図9は、製造方法又は中性子反射体90の分解図を示す中性子反射体の組み立て方法として理解することができよう。組み立て時、下方プレート92はプレート94に隣接し接触され、他方、プレート94は、上方プレート96に隣接し接触される。上方プレート96の上面は、中性子反射体90の上端95を提供するものとして理解することができる。プレート92、94、96のすべて又は1つの側面は、中性子反射体90の側壁93を形成することができる。
【0040】
中性子反射体90は、共に積層された多数のプレート92、94、96から成り、貫流経路99が、少なくとも部分的に、隣接したプレート92、94間に形成されている。貫流経路99は、入口INLETの少なくとも1つを出口OUTLETの少なくとも1つに流体的に接続する。貫流経路99は、隣接したプレート92、94間を通るほぼ水平な経路98を含む。ほぼ水平な経路98の上方部分は中間プレート94のような第1のプレートの下面に窪んで形成されており、ほぼ水平な経路98は、下方のプレート92などの第2のプレートの上面に接している下方部分を含む。中性子反射体90が完全に組み立てられたとき、中間プレート94の下面は下方のプレート92の上面に隣接して位置する。他の経路が、中間プレート94と上方プレート96との間に形成されて示されている。
【0041】
一実施例では、水平な経路98は、中間プレート94の下面へのエッチングで形成される。他の実施例では、貫流経路99の一部又はすべてが、一つ又は複数の前記プレートへの機械加工による。
【0042】
ほぼ水平な経路98は、中間プレート94を通るほぼ垂直な経路97Aに接続されている。経路97Aは上方プレート96の経路97Bに位置合わせされており、その結果、積み重ねられた経路97A、Bは前記複数のプレートの2つ以上を貫通する。水平な経路98は入口INLETに接続され、また垂直な経路97A、Bは出口OUTLETに接続される。一実施例では、中性子反射体として組み立てられたとき、水平な経路98及び垂直な経路97A、Bは、入口INLETを出口OUTLETに流体的に結合するように設定される。上方プレート96は1つ又は複数のほぼ垂直な経路を含むことができ、該経路は単一プレートを通過するのみである。
【0043】
一実施例では、複数のプレート92、94、96の少なくともいくつかは異なる厚さを有し、入口間の距離が前記複数のプレートの種々の厚さによって変わる。例えば、中間プレート94はDnの厚さを有するのに対して、上方プレート96はDiの厚さを有する。一実施例では、中性子反射体90の上端に関連する板厚Diは、中性子反射体90の中心部分に関連する板厚Dnよりも大きいか、広い。
【0044】
プレートの数は、説明の簡素化のために3枚として示されているが、他の実施例はより少ないあるいはより多いプレートを含むことができる。一実施例では、中性子反射体90の前記プレートの数は前記水平な経路の数にほぼ等しい。他の実施例では、前記プレートの数は水平な経路の数より多い。さらに他の実施例では、例えば、複数の水平な経路が如何なる2つの隣接するプレート間で形成される場合では、前記プレートの数は水平な経路の数より少ない。

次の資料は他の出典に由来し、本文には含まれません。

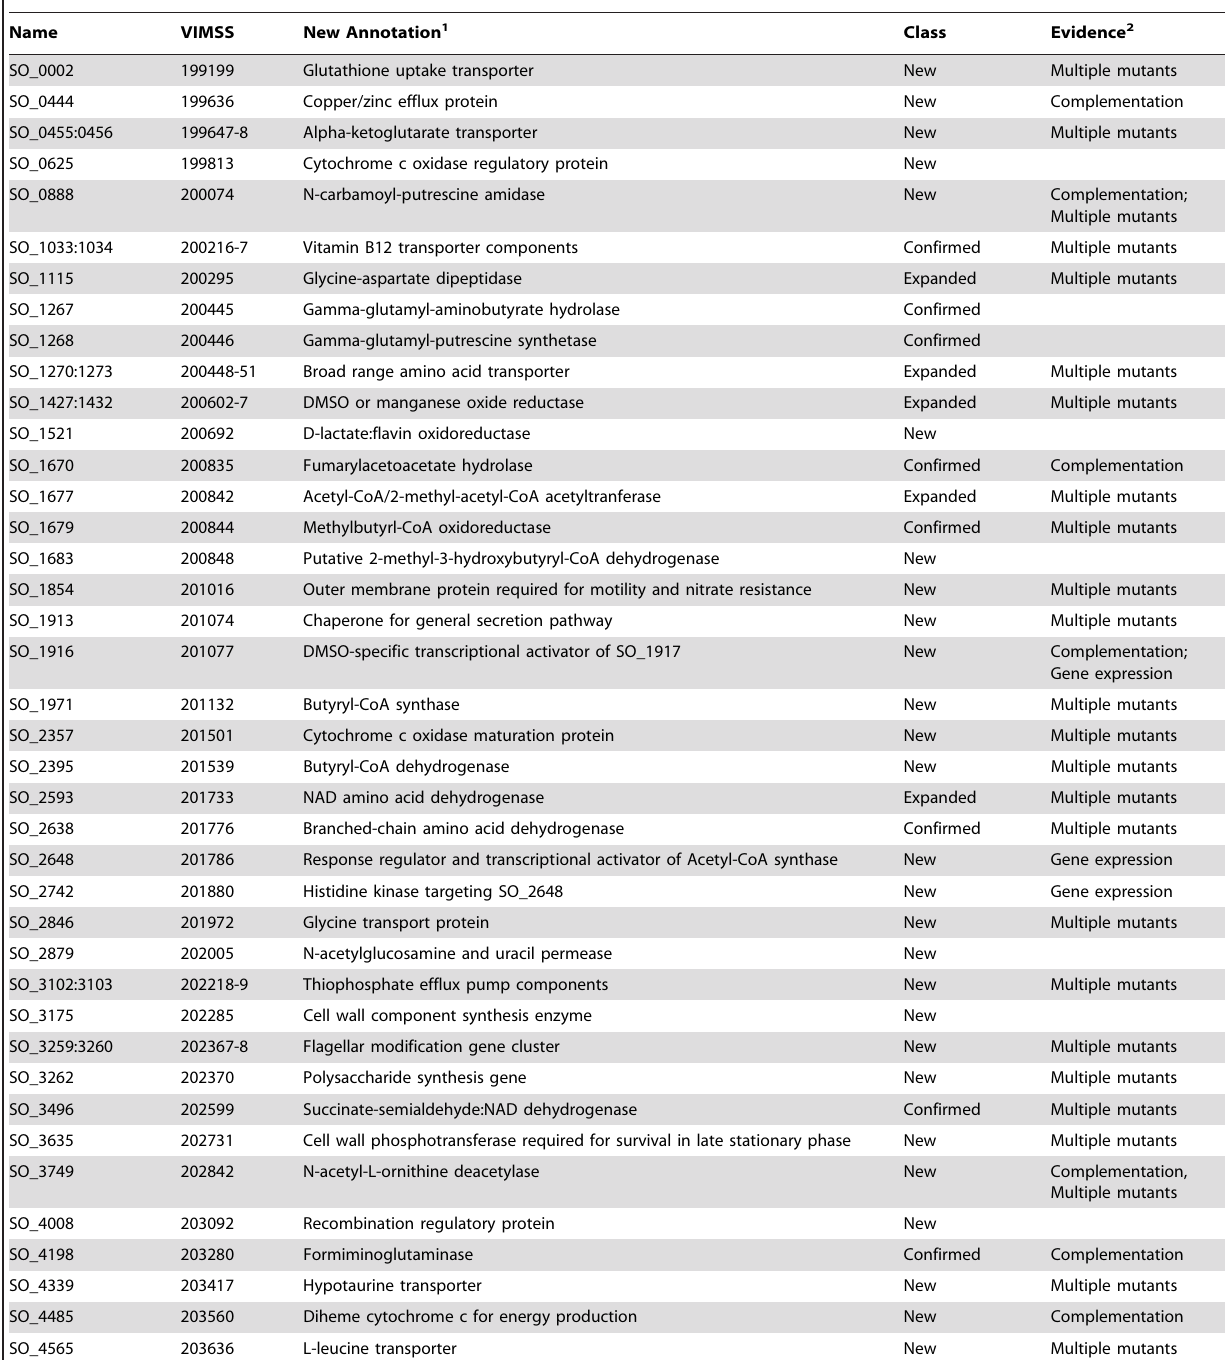
Table 1. New, expanded, and confirmed S. oneidensis MR-1 gene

図9に示された構造は、従来のデザインの加工費及び物質的な浪費を最小化するかあるいは低減する。前記水平な経路がスロット又は溝として示されているが、ある実施例では出入り口を丸穴で形成することができる。例えば、丸い入口又は出口は、ドリルで穴開けをするか、切削加工するか、別の方法で中性子反射体に又はこれを貫通して形成することができる。
【0045】
図10は、周辺のまわりを中性子反射体140によって取り囲まれた炉心6を含む発電モジュール組立体150の部分的な横断平面図を示す。中性子反射体140は、炉心6を部分的に通過した冷却材流を出力するために設定された多数の出口160を含む。中性子反射体140は、発電モジュール組立体150の組立の間に結合される多数のサブ区域140A、140Bを含むことができる。一実施例では、多数のサブ区域140A、140Bのそれぞれは、
図9の中性子反射体90で示されたと同様な積層プレートから成る。出口160がスロット又は溝として示されているのに対して、ある実施例では、出入り口は丸穴から成ることができる。例えば、丸い出口にドリルで穴を開け、研削加工され、別の方法で中性子反射体に又はこれを貫通して形成することができる。
【0046】
図11は、炉心からの冷却材流を受けるべく設定された中性子反射体を使用して原子炉ハウジングを貫通して冷却材を循環させる斬新な方法200を示す。方法200は、
図1ないし10としてここに図示された種々の実施例で、それに限定されないが、稼働することが理解されよう。
【0047】
動作210で、一次冷却材は原子炉ハウジング中を循環する。
【0048】
動作220で、前記一次冷却材は第1の部分及び第2の部分に分けられ、前記第1の部分が前記原子炉ハウジング内に置かれた炉心を完全に通過し、前記第2の部分が、中性子反射体の入口に入る前に、炉心を部分的に通過する。一実施例では、前記入口は前記中性子反射体の側壁に設置され、該側壁が前記炉心に面する。
【0049】
動作230では、前記一次冷却材の前記第2の部分は、前記中性子反射体を貫通するように導かれる。一実施例では、前記一次冷却材の前記第2の部分は、主として単相の液体あるいは二相の液体及び蒸気として、前記中性子反射体に入る。
【0050】
動作240では、前記中性子反射体を出る前記一次冷却材の前記第2の部分は、前記炉心を通過する前記一次冷却材の前記第1の部分と再結合する。前記一次冷却材の前記第2の部分は、前記炉心を通る前記一次冷却材の流量を増大させるために、前記原子炉ハウジング中で前記第1の部分と再結合することができる。一実施例では、前記一次冷却材の前記第2の部分は、二相の蒸気及び液体として前記中性子反射体を出る。さらに他の実施例では、前記一次冷却材の前記第2の部分は、単相の蒸気として前記中性子反射体を出る。
【0051】
ここに与えられた実施例は主として加圧水型原子炉で説明したが、ここに記載されたようにあるいはいくらかの明らかな部分修正によって、実施例が他のタイプの原子力システムに適用できることは当業者にとって明白であろう。例えば、その実施例又は変形例は、また沸騰水型軽水炉で動作可能とすることができる。
【0052】
図面の寸法は一定の比率では与えられておらず、場合によっては、ある機能は、ある詳細を図示するか、説明するために、縮尺で誇張されている。ここに説明された他の割合や値と同様に、原子炉容器内の冷却材の流量は、例として与えられたに過ぎない。他の割合や値は、原子炉原寸又は縮尺のモデルの建築物による等の実験を通して決定することができる。
【0053】
本発明の原理がその好適な実施例で説明され例示されたが、本発明は、そのような原理から逸脱することなく配置や詳細についての変更が可能であることが理解されよう。ここに添付の特許請求の範囲に記載の発明の精神及び特許請求の範囲内に含まれるすべての修正や変更が主張されている。